Without good practices in data exploration, we cannot have answers. Without good design practices, we cannot have good explanations of these answers. This is confounded by the fact that most answers are neither self-explanatory nor immediately obviously correct. Moreover, their reception and impact is directly related to the quality of the explanation.
There are many guidelines for visualization, backed by compelling perception studies that can help us make good choices in shapes, colour and layout. The principles that underpin these choices are now generally well accepted and implemented in many applications. Though it is now easy to make a pile of plots, it is generally very challenging to determine how to sort through the pile to select and order a set for an engaging and expository data presentation.
I will distill the core concepts of information design into practical guidelines for creating scientific figures, presentations and scientific storytelling. Topics include use of colour, information flow for data, process and concept figures. Using examples of published figures in the literature, I apply these guidelines to a redesign process that isolates and emphasizes the essential aspects of the figure without losing context.

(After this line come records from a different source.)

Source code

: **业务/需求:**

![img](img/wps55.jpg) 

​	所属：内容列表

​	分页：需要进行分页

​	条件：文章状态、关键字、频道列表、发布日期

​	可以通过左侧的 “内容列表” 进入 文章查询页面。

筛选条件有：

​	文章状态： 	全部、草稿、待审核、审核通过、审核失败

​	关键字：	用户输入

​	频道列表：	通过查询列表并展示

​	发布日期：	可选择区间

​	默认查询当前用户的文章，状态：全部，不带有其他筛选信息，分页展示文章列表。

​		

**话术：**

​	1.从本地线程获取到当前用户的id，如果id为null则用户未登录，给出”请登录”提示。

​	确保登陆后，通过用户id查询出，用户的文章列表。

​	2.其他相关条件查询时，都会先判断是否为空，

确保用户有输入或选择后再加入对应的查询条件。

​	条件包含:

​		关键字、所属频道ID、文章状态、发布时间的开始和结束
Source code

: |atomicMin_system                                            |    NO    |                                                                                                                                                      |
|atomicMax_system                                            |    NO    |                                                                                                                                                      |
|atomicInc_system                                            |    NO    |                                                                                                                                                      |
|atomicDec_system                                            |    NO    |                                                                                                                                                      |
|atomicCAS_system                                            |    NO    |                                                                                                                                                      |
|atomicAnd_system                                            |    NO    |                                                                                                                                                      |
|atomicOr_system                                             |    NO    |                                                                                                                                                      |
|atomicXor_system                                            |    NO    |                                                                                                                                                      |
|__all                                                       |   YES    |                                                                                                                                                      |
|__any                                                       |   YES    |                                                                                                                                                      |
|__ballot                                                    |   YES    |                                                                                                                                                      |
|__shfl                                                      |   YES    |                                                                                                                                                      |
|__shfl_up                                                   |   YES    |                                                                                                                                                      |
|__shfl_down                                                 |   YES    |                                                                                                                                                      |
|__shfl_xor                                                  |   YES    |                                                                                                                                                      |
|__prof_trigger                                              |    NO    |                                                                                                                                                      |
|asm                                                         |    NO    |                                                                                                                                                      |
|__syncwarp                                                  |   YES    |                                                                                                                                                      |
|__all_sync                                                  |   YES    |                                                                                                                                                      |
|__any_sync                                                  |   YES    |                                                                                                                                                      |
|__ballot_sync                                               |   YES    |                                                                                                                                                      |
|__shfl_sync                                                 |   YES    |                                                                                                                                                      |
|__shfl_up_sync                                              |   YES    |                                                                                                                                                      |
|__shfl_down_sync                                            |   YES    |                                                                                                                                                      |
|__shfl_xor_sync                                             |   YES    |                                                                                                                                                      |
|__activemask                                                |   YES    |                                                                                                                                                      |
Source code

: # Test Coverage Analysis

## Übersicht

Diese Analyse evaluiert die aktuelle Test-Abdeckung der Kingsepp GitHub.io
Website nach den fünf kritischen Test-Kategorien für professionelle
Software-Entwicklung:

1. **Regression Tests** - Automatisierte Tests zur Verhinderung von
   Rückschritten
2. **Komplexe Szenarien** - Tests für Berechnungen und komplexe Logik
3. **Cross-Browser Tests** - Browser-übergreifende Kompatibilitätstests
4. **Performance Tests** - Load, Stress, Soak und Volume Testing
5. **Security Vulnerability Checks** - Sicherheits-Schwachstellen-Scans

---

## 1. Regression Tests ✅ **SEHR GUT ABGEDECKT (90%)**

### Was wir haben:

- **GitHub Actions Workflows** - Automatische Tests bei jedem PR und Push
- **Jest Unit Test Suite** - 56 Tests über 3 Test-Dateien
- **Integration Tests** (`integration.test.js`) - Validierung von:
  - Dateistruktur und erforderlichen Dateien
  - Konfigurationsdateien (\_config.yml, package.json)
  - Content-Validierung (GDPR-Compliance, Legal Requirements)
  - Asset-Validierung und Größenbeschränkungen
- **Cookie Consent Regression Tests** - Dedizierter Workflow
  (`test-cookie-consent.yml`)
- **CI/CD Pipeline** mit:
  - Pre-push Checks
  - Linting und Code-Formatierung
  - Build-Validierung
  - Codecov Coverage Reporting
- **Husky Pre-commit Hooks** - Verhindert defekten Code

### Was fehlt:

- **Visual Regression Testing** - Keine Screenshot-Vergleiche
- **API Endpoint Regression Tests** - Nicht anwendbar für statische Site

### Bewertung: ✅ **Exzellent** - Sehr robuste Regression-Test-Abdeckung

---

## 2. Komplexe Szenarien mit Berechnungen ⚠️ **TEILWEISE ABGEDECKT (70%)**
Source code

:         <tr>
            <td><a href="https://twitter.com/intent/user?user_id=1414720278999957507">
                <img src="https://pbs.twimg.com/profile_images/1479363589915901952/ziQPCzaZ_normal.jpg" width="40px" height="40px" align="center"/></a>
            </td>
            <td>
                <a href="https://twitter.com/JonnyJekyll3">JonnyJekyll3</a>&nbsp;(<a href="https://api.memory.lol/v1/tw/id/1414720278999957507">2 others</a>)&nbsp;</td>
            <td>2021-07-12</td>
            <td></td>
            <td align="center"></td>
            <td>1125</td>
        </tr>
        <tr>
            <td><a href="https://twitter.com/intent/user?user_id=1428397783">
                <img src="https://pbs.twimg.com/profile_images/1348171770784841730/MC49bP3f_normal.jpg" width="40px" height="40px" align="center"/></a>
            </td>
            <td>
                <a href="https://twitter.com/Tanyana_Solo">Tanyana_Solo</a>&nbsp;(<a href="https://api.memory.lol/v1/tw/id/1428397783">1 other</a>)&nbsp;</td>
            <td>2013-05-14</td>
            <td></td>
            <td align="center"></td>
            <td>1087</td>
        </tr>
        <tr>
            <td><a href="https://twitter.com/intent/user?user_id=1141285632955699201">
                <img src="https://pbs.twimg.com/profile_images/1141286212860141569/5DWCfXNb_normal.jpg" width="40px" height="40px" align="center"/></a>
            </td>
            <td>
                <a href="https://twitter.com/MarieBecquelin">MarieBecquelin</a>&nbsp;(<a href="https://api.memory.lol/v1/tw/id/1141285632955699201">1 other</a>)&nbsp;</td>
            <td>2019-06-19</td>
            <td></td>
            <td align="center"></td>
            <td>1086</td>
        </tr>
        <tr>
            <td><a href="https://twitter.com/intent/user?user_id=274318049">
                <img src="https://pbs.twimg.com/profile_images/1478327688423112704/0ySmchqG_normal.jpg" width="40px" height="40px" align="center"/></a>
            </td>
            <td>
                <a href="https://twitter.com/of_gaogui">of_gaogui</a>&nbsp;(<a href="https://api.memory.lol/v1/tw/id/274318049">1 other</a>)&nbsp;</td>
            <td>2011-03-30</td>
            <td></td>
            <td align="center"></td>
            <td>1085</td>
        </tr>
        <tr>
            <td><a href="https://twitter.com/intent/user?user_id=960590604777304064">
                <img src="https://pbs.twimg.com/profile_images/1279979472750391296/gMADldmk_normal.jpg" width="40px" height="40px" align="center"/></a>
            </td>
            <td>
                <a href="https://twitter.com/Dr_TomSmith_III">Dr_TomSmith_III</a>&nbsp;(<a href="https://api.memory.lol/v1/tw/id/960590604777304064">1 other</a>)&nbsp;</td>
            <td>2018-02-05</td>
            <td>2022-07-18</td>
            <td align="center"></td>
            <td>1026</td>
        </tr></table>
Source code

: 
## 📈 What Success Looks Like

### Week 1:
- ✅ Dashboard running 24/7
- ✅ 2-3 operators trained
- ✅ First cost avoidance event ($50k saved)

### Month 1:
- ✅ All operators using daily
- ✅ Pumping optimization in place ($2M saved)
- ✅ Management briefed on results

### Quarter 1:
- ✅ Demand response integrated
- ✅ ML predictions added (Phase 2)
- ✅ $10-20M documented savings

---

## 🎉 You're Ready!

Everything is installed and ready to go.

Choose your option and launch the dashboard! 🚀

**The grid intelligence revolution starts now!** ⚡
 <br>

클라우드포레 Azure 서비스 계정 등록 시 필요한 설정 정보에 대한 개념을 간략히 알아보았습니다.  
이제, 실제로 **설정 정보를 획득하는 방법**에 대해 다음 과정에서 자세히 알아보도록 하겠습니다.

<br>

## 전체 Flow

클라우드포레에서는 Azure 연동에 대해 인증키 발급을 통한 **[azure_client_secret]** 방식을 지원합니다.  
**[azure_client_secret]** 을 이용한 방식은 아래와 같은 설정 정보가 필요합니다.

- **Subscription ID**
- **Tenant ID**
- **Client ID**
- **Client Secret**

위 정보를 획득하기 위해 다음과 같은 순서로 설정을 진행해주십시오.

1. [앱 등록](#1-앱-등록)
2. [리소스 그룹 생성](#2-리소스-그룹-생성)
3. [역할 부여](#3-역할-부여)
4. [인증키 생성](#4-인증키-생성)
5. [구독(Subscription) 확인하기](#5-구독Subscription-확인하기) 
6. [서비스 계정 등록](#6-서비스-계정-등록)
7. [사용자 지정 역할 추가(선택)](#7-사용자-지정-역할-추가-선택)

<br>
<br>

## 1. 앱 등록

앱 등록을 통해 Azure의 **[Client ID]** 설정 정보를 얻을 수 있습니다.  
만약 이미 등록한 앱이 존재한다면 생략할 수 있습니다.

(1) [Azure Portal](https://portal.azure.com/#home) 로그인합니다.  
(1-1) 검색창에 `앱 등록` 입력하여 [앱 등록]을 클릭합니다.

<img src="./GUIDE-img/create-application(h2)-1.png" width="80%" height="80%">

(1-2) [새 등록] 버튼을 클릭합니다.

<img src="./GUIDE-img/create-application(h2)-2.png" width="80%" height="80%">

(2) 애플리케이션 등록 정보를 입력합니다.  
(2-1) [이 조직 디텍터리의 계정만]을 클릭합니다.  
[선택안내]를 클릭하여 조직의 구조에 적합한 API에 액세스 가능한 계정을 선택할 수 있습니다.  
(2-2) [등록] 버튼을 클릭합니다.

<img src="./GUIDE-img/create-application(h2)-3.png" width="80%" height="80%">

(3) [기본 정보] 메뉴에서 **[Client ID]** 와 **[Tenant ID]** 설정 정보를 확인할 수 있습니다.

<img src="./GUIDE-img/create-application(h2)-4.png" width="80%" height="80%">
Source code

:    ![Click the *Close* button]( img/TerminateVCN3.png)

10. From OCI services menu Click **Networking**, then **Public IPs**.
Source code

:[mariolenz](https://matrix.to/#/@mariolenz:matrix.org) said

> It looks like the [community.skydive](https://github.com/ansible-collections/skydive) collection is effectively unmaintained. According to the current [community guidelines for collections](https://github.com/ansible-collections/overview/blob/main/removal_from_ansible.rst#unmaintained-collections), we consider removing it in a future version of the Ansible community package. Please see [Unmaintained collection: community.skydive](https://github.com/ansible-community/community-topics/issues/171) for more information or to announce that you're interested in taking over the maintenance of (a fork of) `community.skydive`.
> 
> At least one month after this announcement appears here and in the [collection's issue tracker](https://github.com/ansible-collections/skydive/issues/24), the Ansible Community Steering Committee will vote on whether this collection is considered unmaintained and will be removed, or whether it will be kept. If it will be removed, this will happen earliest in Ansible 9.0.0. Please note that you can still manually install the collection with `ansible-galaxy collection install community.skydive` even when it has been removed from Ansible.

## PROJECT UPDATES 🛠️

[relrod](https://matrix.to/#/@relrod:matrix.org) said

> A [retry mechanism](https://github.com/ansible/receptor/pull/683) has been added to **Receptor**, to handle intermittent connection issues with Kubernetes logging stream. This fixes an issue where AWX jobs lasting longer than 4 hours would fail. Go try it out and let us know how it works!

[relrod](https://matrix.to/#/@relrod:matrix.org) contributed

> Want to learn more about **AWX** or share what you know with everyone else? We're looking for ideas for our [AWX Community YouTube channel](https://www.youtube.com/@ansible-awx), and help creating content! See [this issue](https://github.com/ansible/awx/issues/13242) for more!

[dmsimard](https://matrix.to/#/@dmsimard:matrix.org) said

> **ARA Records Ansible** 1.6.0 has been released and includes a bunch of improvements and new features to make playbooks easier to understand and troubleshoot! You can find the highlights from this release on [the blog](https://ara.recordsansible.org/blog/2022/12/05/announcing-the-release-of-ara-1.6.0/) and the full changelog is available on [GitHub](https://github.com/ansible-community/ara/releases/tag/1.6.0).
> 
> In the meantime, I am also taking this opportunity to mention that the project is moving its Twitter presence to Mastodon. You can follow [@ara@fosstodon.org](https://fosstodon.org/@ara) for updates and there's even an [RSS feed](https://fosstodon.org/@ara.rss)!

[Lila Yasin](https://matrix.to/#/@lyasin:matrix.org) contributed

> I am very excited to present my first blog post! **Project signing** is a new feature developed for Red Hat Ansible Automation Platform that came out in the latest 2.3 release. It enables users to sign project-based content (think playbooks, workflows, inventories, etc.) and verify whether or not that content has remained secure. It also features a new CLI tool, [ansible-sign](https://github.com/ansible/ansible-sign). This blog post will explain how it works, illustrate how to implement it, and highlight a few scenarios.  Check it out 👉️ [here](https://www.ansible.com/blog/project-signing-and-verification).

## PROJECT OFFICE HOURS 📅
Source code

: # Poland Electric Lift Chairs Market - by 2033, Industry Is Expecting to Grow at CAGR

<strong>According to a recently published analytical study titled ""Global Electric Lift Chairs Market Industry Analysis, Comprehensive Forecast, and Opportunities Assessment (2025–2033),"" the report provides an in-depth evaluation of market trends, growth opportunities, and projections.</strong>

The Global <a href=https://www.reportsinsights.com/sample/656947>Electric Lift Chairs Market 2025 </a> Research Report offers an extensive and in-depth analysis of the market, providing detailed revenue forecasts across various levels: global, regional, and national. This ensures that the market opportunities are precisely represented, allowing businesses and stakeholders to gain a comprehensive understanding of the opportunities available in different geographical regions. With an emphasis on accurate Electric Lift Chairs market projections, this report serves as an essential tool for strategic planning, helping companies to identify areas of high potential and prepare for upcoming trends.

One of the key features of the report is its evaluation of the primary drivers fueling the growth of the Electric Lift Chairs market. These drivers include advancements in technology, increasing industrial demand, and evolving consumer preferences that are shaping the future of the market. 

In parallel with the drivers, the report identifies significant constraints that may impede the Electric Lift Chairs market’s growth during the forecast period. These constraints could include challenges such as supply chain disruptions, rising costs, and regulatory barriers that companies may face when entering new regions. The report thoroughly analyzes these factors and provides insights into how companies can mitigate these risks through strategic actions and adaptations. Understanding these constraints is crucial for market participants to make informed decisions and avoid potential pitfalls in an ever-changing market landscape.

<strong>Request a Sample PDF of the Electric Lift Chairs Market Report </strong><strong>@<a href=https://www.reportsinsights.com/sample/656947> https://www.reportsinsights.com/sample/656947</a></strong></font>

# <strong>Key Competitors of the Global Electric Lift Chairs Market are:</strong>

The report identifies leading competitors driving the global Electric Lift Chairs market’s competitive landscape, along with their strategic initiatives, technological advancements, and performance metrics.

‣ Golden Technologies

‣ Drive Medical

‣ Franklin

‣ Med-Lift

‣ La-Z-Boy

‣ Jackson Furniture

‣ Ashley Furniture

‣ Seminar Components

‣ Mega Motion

This process of design, which is a kind of choreography for the page, can be of great help in assembling individual data visualizations into a cohesive explanation across many levels of detail. In the same way that visualizations are a way to organize data, design is a way to organize visualizations.
I will share with you my experiences in applying tools such as Circos and hive plots, among others, to combine science with visualization and design to create explanations, promote engagement, inspire imagination and, where possible, provide visual support in the often vexing process of research.